__SOURCE EXCERPT__.

Unequivocally Ambiguous

Humorous Stories on Parenting, Culture and Life

The State of the World is No Excuse to not Have Kids

by | Apr 13, 2024 | Parenting | 0 comments

The extreme rollercoaster of procreation and parenting

When you decide to have kids, you need to accept it is going to be a shit show.

You can’t be one of those new-agey snubs who think it will coerce the universe into making their child-rearing experience different than every other person in the world.

It is going to be a shit show, and there is no way around it. You can’t go into it thinking it is going to be a cakewalk and walk away when it gets hard and act like no one told you it was going to be hard.

Some people like to say kids don’t change parents’ lives and that those parents are just using their kids as an excuse because they are lazy slackers.

People saying having kids doesn’t change things have never tried to stop an unsuspecting waterfall of pee and poo that your newborn has timed for the exact moment when you are changing her diaper at three in the morning.

If you have ever stated a crazy opinion like that, please complete the following fill-in sentence from the acclaimed reality TV show, “My name is (insert your name here), and I’m not smarter than a fifth-grader.”

__GIVEN EXERCISE A__. From the parenting post, quote the passage starting with "by | Apr 13, 2024" and going on through "to be hard.".
__GIVEN EXERCISE B__. Which subjects does the tagline of the parenting post name? List them all.
__GIVEN EXERCISE C__. Using the parenting post, say whether each statement agrees with it: (i) The post is dated April 13, 2024. (ii) The post describes a newborn's diaper accident happening at noon. (iii) The post claims there is a way to avoid the chaos of raising kids.

__DATA LISTING__.

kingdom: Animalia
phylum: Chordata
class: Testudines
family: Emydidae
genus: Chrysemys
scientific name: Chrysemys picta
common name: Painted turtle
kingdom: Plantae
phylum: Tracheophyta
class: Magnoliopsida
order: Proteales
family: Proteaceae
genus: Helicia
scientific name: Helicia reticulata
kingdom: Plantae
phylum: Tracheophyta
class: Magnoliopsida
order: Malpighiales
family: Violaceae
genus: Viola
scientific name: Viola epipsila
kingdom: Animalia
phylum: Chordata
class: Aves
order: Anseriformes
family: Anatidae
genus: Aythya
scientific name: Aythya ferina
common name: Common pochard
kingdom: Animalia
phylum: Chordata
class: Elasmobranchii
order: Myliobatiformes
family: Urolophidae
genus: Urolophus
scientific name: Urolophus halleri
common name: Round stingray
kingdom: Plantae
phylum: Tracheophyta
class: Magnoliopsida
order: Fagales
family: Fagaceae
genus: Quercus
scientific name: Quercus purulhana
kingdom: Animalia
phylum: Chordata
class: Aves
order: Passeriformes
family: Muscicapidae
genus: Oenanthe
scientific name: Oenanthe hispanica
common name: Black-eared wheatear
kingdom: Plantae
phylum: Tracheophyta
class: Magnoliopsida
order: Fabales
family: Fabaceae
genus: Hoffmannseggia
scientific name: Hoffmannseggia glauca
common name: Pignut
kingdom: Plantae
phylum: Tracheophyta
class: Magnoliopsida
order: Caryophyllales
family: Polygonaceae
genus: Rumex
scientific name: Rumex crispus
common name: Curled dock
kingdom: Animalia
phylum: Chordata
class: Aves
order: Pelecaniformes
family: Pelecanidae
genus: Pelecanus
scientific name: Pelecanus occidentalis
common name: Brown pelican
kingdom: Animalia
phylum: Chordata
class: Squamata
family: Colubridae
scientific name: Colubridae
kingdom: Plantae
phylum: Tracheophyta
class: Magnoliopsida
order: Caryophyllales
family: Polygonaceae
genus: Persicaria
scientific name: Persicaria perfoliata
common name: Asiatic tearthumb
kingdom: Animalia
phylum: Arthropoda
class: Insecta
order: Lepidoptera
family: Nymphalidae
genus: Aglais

__WRITTEN RESPONSE A__.
by | Apr 13, 2024 | Parenting | 0 comments

The extreme rollercoaster of procreation and parenting

When you decide to have kids, you need to accept it is going to be a shit show.

You can’t be one of those new-agey snubs who think it will coerce the universe into making their child-rearing experience different than every other person in the world.

It is going to be a shit show, and there is no way around it. You can’t go into it thinking it is going to be a cakewalk and walk away when it gets hard and act like no one told you it was going to be hard.

__WRITTEN RESPONSE B__. Parenting, Culture, Life

__WRITTEN RESPONSE C__.
(i) Yes: "Apr 13, 2024"
(ii) No: "at three in the morning"
(iii) No: "It is going to be a shit show, and there is no way around it."